What to do:
Copy the template text from "You can define" to "of the Template.", inclusive, and swap each "ControlTemplate" for "CustomControl".

Text excerpt:

* * *

You can define your own control sequences by inserting them as values in a Map from Strings to objects implementing the ControlTemplate interface and passing that Map as the second parameter to the two-parameter Template Constructor. When your ControlTemplate object is referenced in the process of template generation, the single method defined in the interface, tryGenerate() is called, passing your object the ConsumableMap, a TemplateRecord object constructed from the template text inside your object's control brackets, and a StringChunk object which is the entire text generated so far. If the keys you insert in the map collide with the existing control template keys described above (such as "fail" and "ignore") an IllegalArgumentException will be thrown during the construction of the Template.

Example Template

Here is an example template used to create a fragment of html. It starts with a comment, and a demonstration of the escape sequence used to cause a chunk of whitespace to be ignored (which makes producing readable templates a lot easier). The main body of the template does little more than substitute in a few values. %:try(%... %) is used in places where those values are optional and so may not be present in the map. %:release(..%) is used for a value that is substituted in twice, so that the first substitution doesn't permanently remove the value we need to use again.
%< Produce input element with default value where possible
inside a table line: note loss of white space after final 
% in this line>%%


<tr><td><label for="%:release(%$name%%)">%$label%</label></td>
<td>%:try(%$mandatoryMarker%%)</td>
<td><input type="%$type%" name="%$name%" %:try(value="%$value%"%)
%:try(checked="%$checked%"
%)/></td></tr>%

* * *

Records:
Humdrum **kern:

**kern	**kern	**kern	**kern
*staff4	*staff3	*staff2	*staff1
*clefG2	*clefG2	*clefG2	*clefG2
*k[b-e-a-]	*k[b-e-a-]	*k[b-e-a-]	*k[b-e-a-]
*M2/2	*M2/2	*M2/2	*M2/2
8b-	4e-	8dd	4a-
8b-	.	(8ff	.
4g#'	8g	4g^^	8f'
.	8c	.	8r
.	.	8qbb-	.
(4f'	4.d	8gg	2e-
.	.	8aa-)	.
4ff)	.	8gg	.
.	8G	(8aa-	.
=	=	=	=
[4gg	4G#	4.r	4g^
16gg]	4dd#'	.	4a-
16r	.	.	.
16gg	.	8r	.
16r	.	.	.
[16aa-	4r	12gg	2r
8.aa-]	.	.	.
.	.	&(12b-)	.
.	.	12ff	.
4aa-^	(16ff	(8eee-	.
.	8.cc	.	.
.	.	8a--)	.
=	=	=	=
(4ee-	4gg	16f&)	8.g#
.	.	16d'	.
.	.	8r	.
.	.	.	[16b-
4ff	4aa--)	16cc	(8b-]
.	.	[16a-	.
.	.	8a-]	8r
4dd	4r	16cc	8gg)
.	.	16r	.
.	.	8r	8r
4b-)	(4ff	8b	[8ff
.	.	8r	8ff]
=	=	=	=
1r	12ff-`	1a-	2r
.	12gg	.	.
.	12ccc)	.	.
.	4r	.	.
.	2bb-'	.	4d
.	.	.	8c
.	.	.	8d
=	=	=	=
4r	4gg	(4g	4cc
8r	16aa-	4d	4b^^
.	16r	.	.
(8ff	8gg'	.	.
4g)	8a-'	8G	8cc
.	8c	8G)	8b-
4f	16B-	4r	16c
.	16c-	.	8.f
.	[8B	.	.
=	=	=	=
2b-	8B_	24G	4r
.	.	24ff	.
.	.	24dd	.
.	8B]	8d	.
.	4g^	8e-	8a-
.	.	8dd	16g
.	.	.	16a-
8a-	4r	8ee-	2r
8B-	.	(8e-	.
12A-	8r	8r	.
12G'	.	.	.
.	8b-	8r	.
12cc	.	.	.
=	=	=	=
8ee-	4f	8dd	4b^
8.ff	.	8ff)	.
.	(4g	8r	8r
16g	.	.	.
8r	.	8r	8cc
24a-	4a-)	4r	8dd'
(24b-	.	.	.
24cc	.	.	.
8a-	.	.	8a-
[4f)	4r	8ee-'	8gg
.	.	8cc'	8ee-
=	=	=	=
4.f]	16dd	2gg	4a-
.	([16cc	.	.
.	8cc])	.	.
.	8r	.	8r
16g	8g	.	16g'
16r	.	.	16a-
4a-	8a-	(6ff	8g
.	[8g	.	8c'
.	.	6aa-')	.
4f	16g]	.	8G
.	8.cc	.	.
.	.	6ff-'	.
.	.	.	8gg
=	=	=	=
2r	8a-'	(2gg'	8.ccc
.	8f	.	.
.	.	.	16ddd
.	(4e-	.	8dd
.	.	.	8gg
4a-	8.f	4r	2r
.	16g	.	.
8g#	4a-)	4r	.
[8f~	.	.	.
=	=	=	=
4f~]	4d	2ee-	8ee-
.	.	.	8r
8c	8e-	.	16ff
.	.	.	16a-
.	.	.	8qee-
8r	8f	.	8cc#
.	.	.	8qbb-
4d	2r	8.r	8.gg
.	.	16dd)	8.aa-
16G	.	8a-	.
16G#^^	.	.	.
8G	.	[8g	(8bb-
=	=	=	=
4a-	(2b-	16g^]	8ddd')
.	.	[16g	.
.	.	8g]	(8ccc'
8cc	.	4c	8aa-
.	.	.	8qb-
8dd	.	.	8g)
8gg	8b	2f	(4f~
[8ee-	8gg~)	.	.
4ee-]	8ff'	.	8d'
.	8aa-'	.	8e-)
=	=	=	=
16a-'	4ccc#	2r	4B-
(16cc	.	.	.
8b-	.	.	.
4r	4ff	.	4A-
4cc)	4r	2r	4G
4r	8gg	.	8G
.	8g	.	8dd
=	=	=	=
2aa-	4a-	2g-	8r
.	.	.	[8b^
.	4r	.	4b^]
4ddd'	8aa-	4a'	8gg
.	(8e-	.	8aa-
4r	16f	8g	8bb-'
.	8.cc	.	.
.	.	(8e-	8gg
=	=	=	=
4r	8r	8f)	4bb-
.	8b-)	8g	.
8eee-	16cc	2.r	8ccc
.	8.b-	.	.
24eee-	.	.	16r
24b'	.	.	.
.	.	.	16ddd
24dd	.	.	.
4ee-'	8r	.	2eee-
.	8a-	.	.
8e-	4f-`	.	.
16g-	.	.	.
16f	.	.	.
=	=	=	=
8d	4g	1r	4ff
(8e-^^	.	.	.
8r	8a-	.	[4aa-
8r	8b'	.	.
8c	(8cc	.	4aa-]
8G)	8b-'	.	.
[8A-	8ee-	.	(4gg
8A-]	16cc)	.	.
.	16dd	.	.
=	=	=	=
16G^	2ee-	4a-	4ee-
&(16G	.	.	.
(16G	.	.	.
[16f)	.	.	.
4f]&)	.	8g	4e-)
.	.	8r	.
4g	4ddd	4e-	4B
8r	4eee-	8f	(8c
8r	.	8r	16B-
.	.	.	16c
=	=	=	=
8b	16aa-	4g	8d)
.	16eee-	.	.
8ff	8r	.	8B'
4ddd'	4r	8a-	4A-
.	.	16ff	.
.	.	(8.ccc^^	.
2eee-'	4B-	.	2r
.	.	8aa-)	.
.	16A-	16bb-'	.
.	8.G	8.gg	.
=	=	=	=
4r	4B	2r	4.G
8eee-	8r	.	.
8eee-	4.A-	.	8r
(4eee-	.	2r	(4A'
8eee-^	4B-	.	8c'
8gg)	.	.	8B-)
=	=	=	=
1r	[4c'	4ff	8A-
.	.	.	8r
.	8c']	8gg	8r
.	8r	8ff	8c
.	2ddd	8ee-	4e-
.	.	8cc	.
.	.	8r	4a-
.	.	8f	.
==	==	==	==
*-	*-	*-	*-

* * *

Result of this task:
You can define your own control sequences by inserting them as values in a Map from Strings to objects implementing the CustomControl interface and passing that Map as the second parameter to the two-parameter Template Constructor. When your CustomControl object is referenced in the process of template generation, the single method defined in the interface, tryGenerate() is called, passing your object the ConsumableMap, a TemplateRecord object constructed from the template text inside your object's control brackets, and a StringChunk object which is the entire text generated so far. If the keys you insert in the map collide with the existing control template keys described above (such as "fail" and "ignore") an IllegalArgumentException will be thrown during the construction of the Template.